EXTRAIT DU TEXTE:
::::::::

Nadia Kaci: On fait en fonction de son énergie, de ses capacités et de ses possibilités. Le monde est vaste pour ceux qui veulent partir. Ceux qui ont envie de rester et de reconstruire, c’est magnifique. Il faut faire en fonction de ce qu’on peut et c’est déjà pas mal.
Sofia Djama: Au-delà du film, je suis de celles et ceux qui pensent aussi que le monde est vaste, que l’humanité a commencé par un mouvement. Le départ est important parce que c’est aller à la rencontre de quelque chose de différent, pour peut-être revenir ensuite, plus enrichi, vers son point de départ. Moi, j’ai trouvé mon équilibre en décidant de vivre entre deux pays: la France et l’Algérie, Paris et Alger.
Le personnage d’Amal décide plutôt de rompre avec sa situation. Néanmoins, elle a un regard très tendre sur cette ville qu'est Alger, qui est un personnage à part entière du film. En définitive, ce n'est pas avec le pays qu'Amal rompt. Car il fait partie d’elle: il l'a construite, l’a rendue forte, mise en colère et lui a appris la résistance.
Tous les cinéastes algériens, ou presque, ont évoqué cette décennie noire dans leurs œuvres. Ce n’est pas un sujet facile parce que particulièrement sensible. N’avez-vous pas eu peur de vous y attaquer pour votre premier long métrage?

::::::::

LIGNES DE DONNÉES:
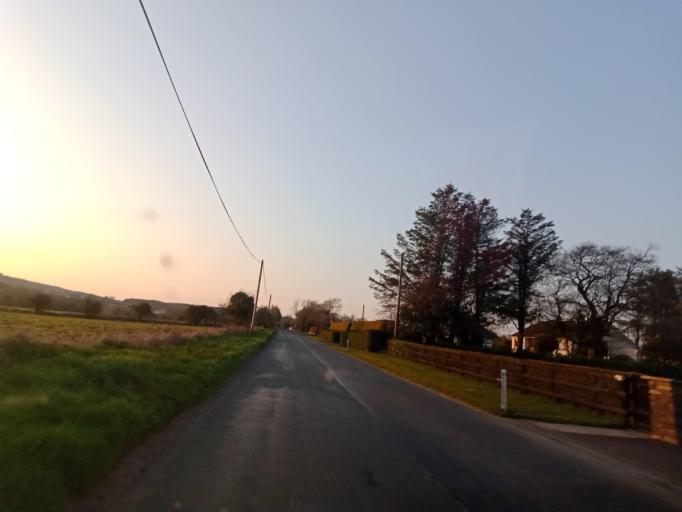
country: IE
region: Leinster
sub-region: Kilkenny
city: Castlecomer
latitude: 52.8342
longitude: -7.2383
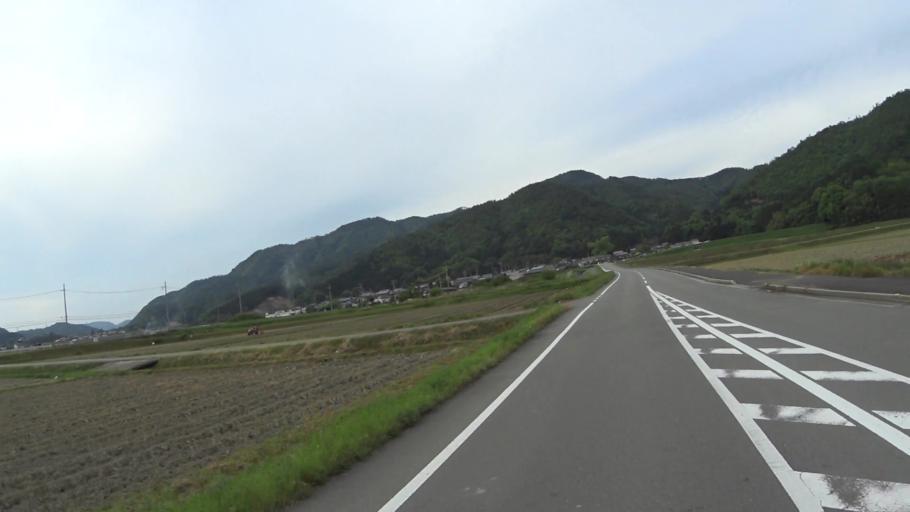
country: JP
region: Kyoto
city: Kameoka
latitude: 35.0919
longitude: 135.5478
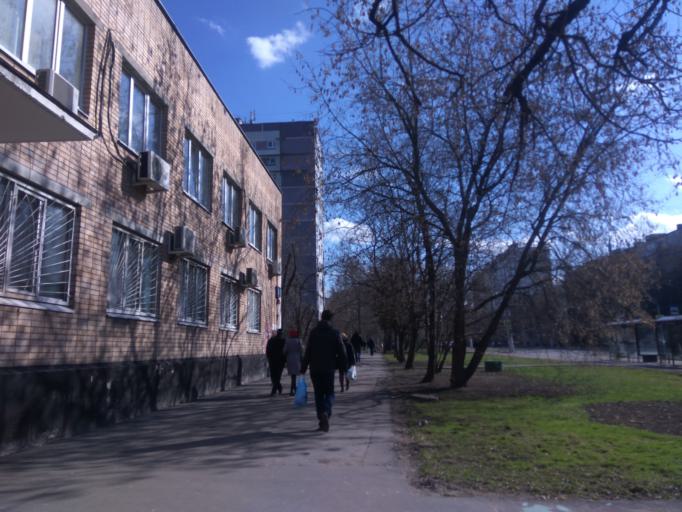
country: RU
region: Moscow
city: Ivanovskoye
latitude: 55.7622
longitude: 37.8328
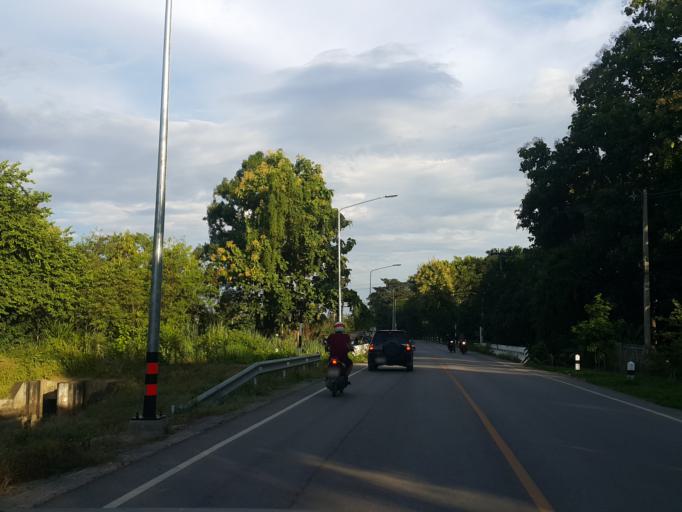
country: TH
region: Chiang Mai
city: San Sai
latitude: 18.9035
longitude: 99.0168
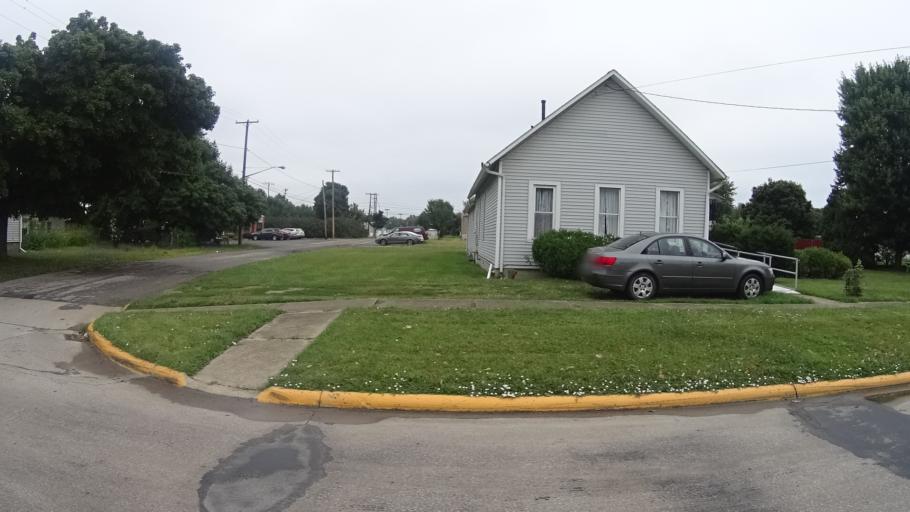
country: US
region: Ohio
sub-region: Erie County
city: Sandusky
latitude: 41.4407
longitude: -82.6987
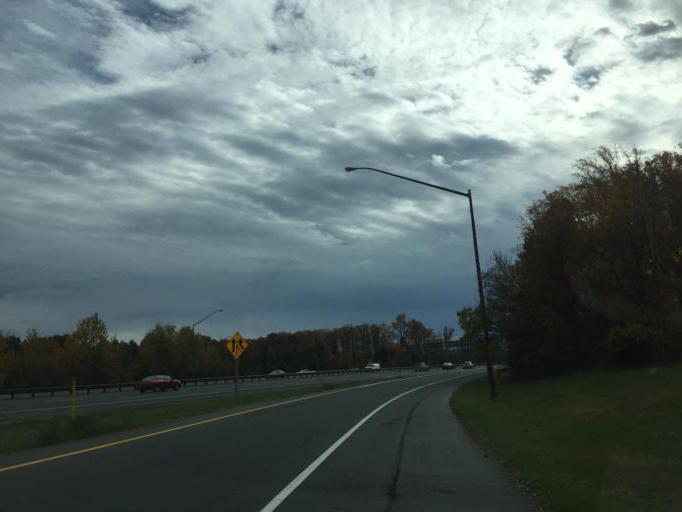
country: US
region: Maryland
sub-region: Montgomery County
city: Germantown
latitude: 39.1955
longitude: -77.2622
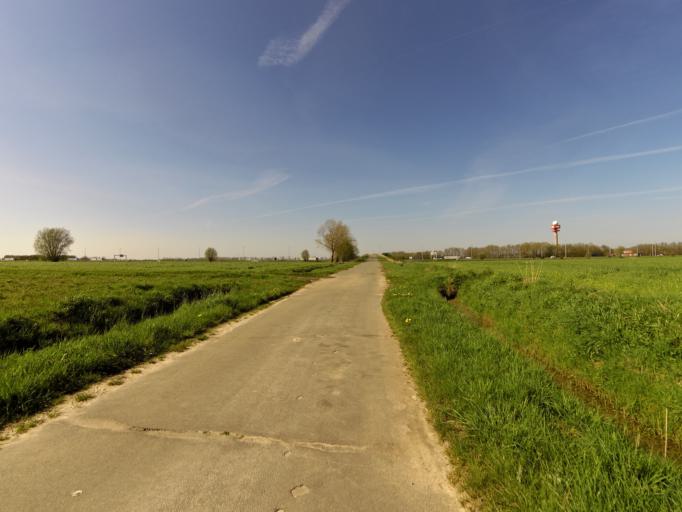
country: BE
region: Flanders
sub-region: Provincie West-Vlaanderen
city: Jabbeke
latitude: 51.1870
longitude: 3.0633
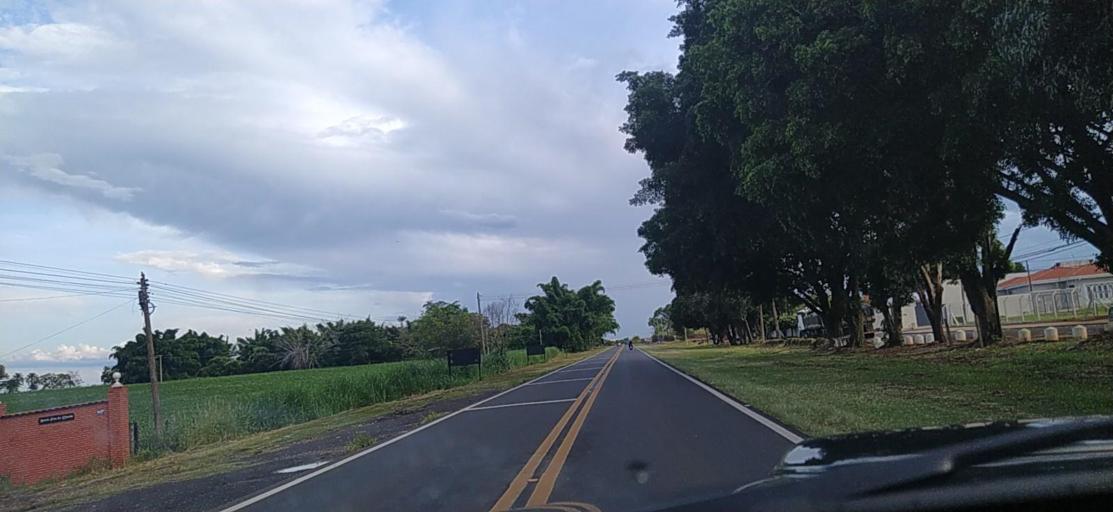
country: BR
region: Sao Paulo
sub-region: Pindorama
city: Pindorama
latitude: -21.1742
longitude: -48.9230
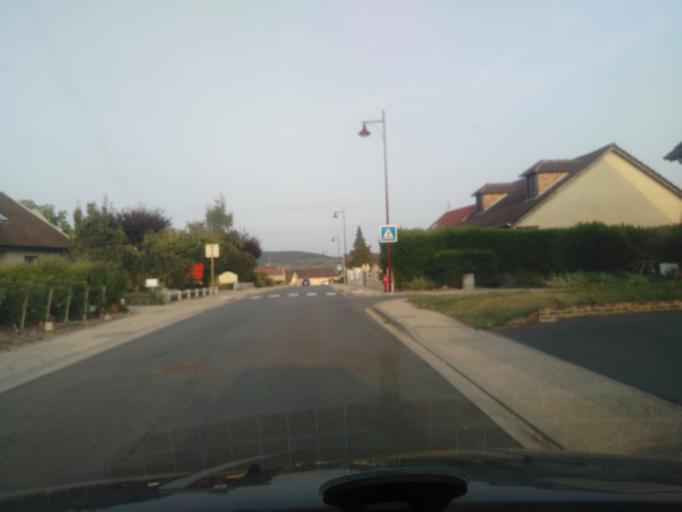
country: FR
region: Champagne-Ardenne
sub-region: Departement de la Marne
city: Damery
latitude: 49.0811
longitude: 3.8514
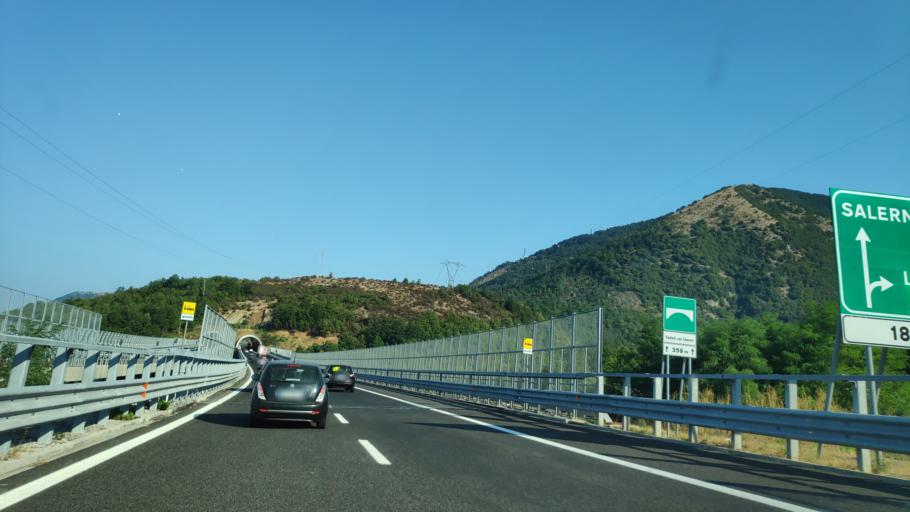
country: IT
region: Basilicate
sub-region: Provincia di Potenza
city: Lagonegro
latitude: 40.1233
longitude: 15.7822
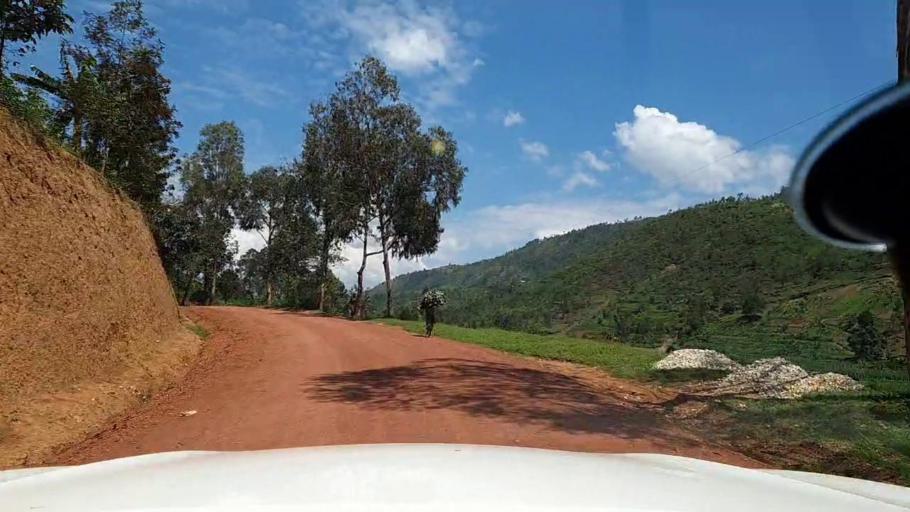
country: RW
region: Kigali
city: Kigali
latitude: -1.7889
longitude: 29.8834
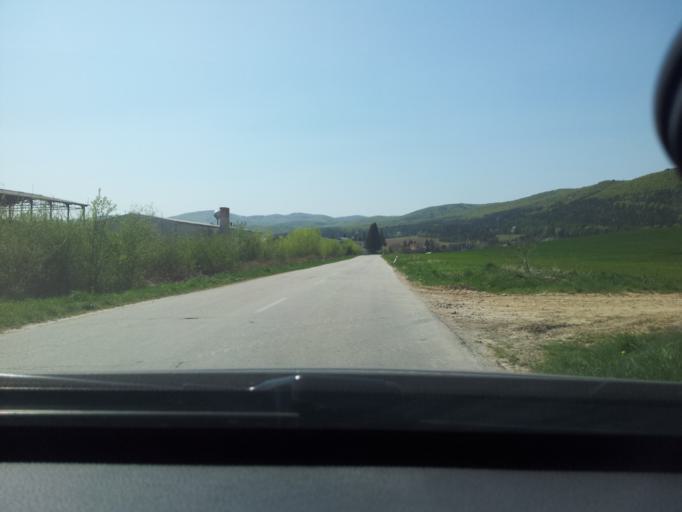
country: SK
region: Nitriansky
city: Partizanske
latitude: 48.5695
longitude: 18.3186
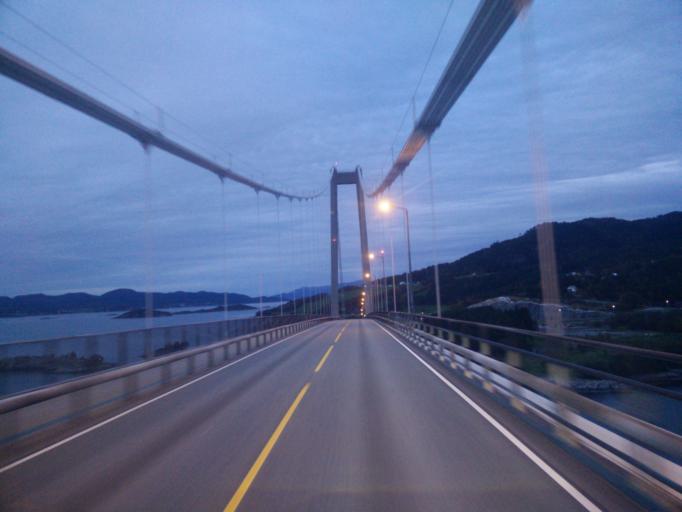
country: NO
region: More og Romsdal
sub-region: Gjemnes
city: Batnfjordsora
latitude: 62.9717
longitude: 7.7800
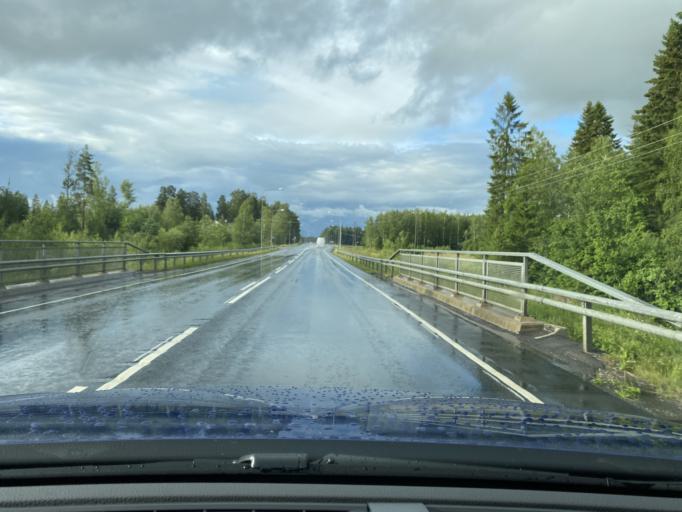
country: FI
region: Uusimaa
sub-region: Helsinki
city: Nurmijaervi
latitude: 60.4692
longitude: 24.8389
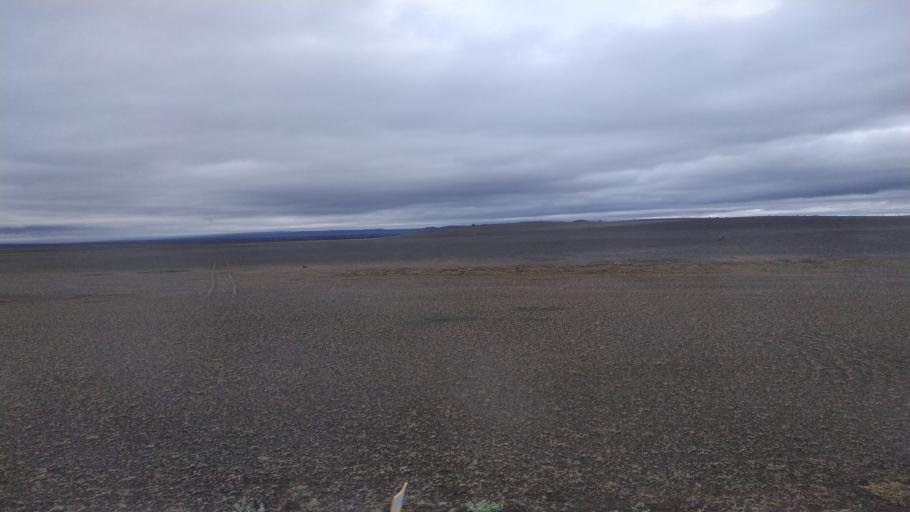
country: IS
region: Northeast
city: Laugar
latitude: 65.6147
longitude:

::::::::

CONSIGNES:
**a.** Recopiez l'extrait d'entretien depuis « Tous les cinéastes » jusqu'à « premier long métrage? », en substituant « période sombre » à « décennie noire ».
**b.** Relevez tous les noms de pays et de villes cités dans l'extrait d'entretien.

RÉPONSES ATTENDUES:
**a.**
Tous les cinéastes algériens, ou presque, ont évoqué cette période sombre dans leurs œuvres. Ce n’est pas un sujet facile parce que particulièrement sensible. N’avez-vous pas eu peur de vous y attaquer pour votre premier long métrage?

**b.** France, Algérie, Paris, Alger